Where the Wheels Come Off

The same HN thread is equally honest about failure modes. Claude Code struggles with ambiguity. Give it a vague prompt and it will produce confident, plausible, wrong code. It can't push back on bad product requirements. It doesn't know when the spec is internally contradictory. It has no memory of the three architecture decisions you made six months ago that constrain what's possible today.

One commenter put it plainly: "It's a very good typist that doesn't know what it's typing."

That's not a criticism of Claude specifically. It's a description of the category. LLMs generate the statistically likely next token. They don't have a product sense. They don't feel the weight of a deadline or the awkwardness of a client demo that went sideways. They don't care that the previous engineer left and nobody knows why that service is calling that endpoint.

Code review, architecture decisions, debugging production incidents with insufficient logs, writing specs that a junior dev can actually implement without confusion. These are human problems. They require judgment that comes from experience, not pattern matching.

The Delegation Stack Is Real

Here's what's actually happening in teams that use Claude Code well. The AI handles implementation. Humans handle everything upstream and downstream of it.

Upstream: writing the spec, scoping the task, deciding what to build at all. Downstream: reviewing the output, catching the subtle logical errors, integrating with systems that weren't documented, and deploying with confidence.

This is not a temporary state of affairs while AI catches up. It's a workflow. The mistake is treating it as a problem to be solved rather than a structure to be optimized.

At Human Pages, this is exactly the scenario we're building infrastructure for. An AI agent is working through a codebase and hits a decision point: two valid approaches exist, one optimizes for performance, one for maintainability, and the tradeoffs depend on roadmap context only a human has. The agent posts a micro-task. A developer reviews the context, picks an approach, writes a two-sentence justification. Gets paid in USDC. The agent continues. Total interruption: four minutes. Total cost: a few dollars. The alternative is the agent making a guess that costs hours to unwind later.
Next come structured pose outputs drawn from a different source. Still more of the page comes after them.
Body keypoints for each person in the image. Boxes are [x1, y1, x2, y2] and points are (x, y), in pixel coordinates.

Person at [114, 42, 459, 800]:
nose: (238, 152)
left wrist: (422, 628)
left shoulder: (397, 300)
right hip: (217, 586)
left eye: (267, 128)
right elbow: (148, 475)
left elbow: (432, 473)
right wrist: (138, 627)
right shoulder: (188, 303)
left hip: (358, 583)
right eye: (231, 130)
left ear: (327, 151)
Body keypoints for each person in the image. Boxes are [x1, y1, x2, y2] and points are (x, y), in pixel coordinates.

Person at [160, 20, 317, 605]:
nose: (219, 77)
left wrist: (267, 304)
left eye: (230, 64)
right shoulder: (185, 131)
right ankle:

That's not a hypothetical. That's what production-grade AI-human workflows look like when the tooling actually supports them.

The Visibility Problem

Most teams using Claude Code don't have clean delegation structures. They have one person who is both the AI operator and the human reviewer, running everything in a single terminal window, making judgment calls no one else sees. That works until it doesn't. When something breaks, the audit trail is thin. When that person leaves, the institutional knowledge walks out with them.
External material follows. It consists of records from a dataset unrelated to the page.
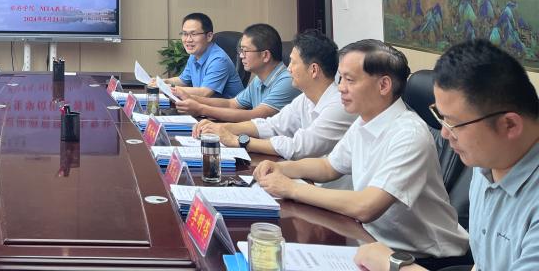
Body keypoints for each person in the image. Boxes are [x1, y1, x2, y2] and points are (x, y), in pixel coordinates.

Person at [254, 39, 468, 265]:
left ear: (383, 85)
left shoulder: (410, 134)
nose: (340, 88)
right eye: (340, 78)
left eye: (350, 80)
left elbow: (366, 206)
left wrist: (291, 189)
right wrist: (281, 168)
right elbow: (328, 167)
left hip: (427, 260)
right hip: (373, 242)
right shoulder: (365, 120)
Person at [354, 40, 539, 271]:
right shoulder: (489, 161)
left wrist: (395, 264)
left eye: (454, 123)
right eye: (441, 117)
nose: (444, 133)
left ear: (509, 125)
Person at [193, 29, 355, 158]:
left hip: (322, 186)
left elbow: (298, 147)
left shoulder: (338, 106)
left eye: (293, 62)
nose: (289, 68)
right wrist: (222, 128)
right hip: (303, 177)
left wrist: (238, 141)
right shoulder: (305, 99)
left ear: (313, 70)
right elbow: (271, 126)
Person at [175, 23, 298, 122]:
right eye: (240, 50)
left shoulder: (287, 81)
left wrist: (201, 109)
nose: (241, 56)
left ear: (265, 55)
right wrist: (191, 98)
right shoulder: (259, 79)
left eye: (245, 51)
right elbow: (231, 104)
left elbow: (256, 116)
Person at [157, 12, 244, 99]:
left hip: (227, 107)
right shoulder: (195, 54)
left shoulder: (219, 60)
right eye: (185, 34)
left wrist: (167, 88)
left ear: (209, 36)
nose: (188, 40)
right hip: (204, 105)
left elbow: (204, 93)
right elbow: (182, 80)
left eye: (194, 34)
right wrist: (163, 82)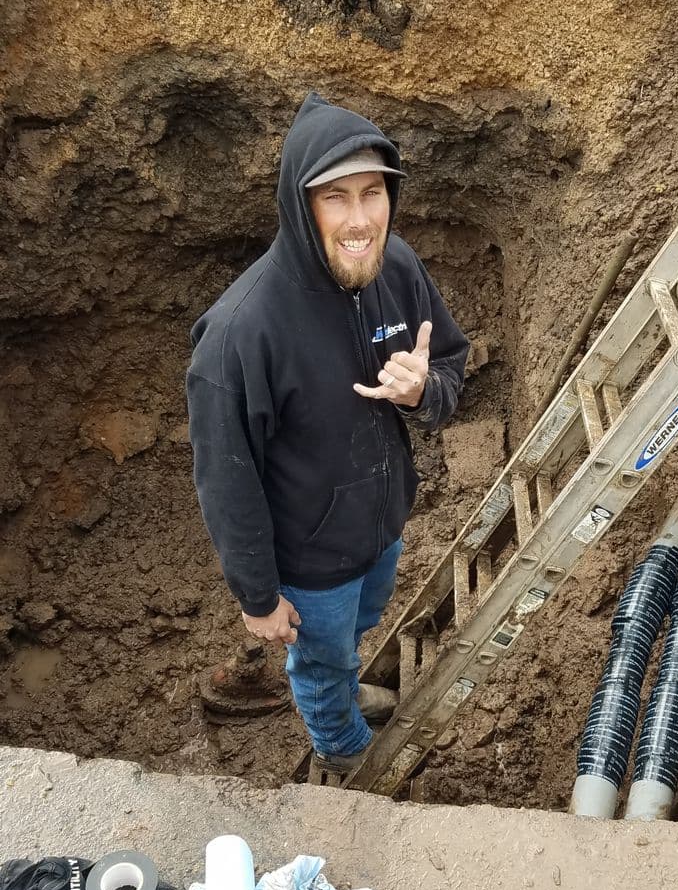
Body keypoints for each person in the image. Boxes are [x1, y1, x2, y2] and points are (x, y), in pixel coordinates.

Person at [186, 93, 469, 773]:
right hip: (310, 564)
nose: (360, 219)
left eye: (373, 193)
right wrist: (259, 596)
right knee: (318, 660)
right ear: (298, 203)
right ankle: (340, 745)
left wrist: (421, 393)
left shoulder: (396, 268)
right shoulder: (240, 336)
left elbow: (451, 366)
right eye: (335, 197)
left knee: (355, 630)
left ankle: (342, 675)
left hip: (381, 525)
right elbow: (227, 477)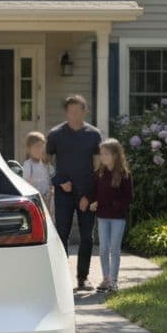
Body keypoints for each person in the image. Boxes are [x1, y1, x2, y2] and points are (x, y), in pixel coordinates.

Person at [46, 95, 102, 289]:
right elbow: (45, 162)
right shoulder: (55, 135)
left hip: (86, 194)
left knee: (87, 237)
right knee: (62, 234)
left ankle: (82, 278)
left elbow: (98, 167)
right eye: (70, 112)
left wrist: (89, 195)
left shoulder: (93, 135)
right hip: (64, 193)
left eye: (77, 112)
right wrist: (59, 181)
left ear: (84, 111)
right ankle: (60, 280)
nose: (73, 115)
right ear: (66, 113)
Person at [90, 138, 133, 292]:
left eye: (106, 154)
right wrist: (93, 202)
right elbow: (95, 193)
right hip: (102, 217)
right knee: (103, 249)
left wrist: (114, 206)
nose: (102, 157)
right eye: (101, 154)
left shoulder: (124, 174)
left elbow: (128, 198)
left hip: (117, 219)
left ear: (115, 155)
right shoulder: (99, 174)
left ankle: (114, 281)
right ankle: (106, 278)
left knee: (114, 249)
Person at [22, 131, 54, 211]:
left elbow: (52, 181)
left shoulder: (47, 166)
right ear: (29, 149)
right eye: (36, 146)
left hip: (48, 201)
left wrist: (52, 190)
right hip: (35, 201)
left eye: (41, 146)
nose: (39, 149)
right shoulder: (28, 165)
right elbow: (26, 184)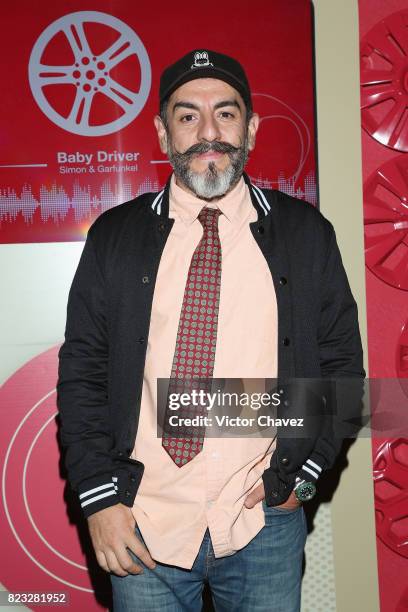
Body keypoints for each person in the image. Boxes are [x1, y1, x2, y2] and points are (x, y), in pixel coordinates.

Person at [57, 49, 365, 611]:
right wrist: (100, 500)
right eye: (187, 115)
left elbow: (343, 367)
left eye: (225, 114)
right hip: (142, 519)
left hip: (261, 523)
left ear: (250, 128)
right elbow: (83, 377)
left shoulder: (306, 233)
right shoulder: (114, 237)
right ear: (162, 133)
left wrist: (306, 471)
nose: (208, 133)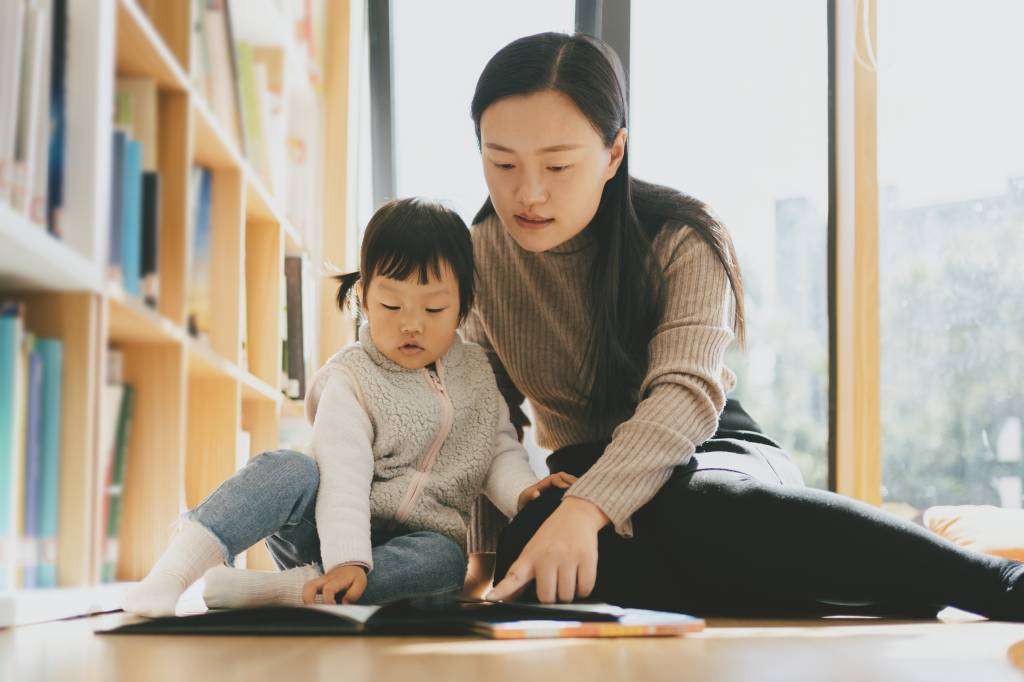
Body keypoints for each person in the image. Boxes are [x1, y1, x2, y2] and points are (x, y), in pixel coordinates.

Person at [462, 32, 1024, 621]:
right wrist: (478, 565)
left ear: (614, 153)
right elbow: (480, 417)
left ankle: (996, 581)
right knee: (528, 547)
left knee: (691, 509)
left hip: (712, 452)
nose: (528, 192)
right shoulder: (475, 257)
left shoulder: (682, 235)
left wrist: (587, 507)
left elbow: (685, 394)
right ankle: (878, 572)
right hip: (581, 470)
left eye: (558, 165)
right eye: (501, 162)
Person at [122, 197, 574, 618]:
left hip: (413, 545)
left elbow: (496, 446)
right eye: (391, 305)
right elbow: (343, 477)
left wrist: (523, 493)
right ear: (362, 298)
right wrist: (348, 560)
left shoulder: (475, 372)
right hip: (323, 527)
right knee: (287, 469)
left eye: (434, 309)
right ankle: (173, 573)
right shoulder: (353, 378)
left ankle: (281, 592)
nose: (411, 324)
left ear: (462, 309)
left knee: (445, 561)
The ccunpacked.dev breakdown is useful partly because it makes the AI's reasoning visible. You can see where Claude is confident, where it hedges, how it structures its tool calls. That visibility is what makes human oversight tractable. You can't review what you can't see.
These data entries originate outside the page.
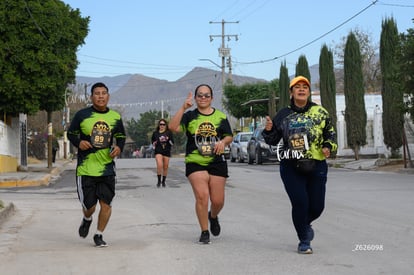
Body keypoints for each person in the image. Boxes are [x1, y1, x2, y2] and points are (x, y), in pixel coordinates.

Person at [262, 76, 337, 254]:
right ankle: (304, 240)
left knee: (317, 206)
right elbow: (273, 140)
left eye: (305, 87)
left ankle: (305, 222)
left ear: (309, 92)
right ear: (291, 93)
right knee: (300, 203)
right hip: (290, 165)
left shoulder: (320, 112)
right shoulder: (283, 114)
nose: (301, 90)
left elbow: (330, 133)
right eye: (297, 87)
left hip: (316, 163)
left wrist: (328, 147)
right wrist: (268, 130)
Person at [169, 84, 233, 244]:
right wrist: (183, 107)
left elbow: (229, 136)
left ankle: (213, 216)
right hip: (195, 161)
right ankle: (204, 231)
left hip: (217, 161)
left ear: (212, 98)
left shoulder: (220, 116)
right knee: (202, 196)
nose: (203, 98)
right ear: (195, 98)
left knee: (218, 201)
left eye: (206, 95)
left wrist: (223, 143)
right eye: (200, 95)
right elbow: (173, 127)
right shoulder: (190, 116)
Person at [67, 82, 126, 247]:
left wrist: (119, 147)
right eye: (97, 93)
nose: (101, 96)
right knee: (90, 207)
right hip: (86, 169)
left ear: (108, 96)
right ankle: (87, 218)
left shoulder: (115, 117)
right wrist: (79, 142)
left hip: (107, 168)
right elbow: (71, 133)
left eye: (104, 93)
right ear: (91, 96)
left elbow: (121, 136)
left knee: (106, 204)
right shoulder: (82, 115)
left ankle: (99, 234)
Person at [151, 118, 174, 187]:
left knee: (165, 167)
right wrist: (154, 143)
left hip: (166, 151)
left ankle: (163, 181)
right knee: (159, 165)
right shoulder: (155, 133)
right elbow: (152, 141)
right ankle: (158, 181)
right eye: (160, 124)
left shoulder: (169, 132)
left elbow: (172, 142)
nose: (162, 126)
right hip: (158, 151)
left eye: (163, 124)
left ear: (166, 125)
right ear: (159, 125)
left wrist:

The same logic applies to the workflow layer. If AI agents are making decisions and delegating subtasks, those handoffs need to be legible. What did the agent decide on its own? What did it escalate? Why? Without that structure, you're not running a human-AI workflow. You're just hoping.

The Actual Question

The Hacker News engagement around Claude Code reflects a moment where developers are moving past "can it code" and asking something harder: what does a team look like when AI handles a real portion of implementation?

The answer isn't fewer humans. It's different humans, doing different things, in different rhythms. Less time writing boilerplate, more time on the decisions that boilerplate serves. Less time on the code that moves data from A to B, more time on whether B was the right destination.

Claude Code can write the software. The question of what software to write, and whether it's working, and whether it's the right call to ship it on Friday, those haven't gotten easier. If anything, as the implementation layer gets faster, the judgment layer gets more exposed. Every decision that used to hide inside a slow development cycle now surfaces in days instead of weeks.

Faster tools don't reduce the need for good judgment. They just make bad judgment more expensive.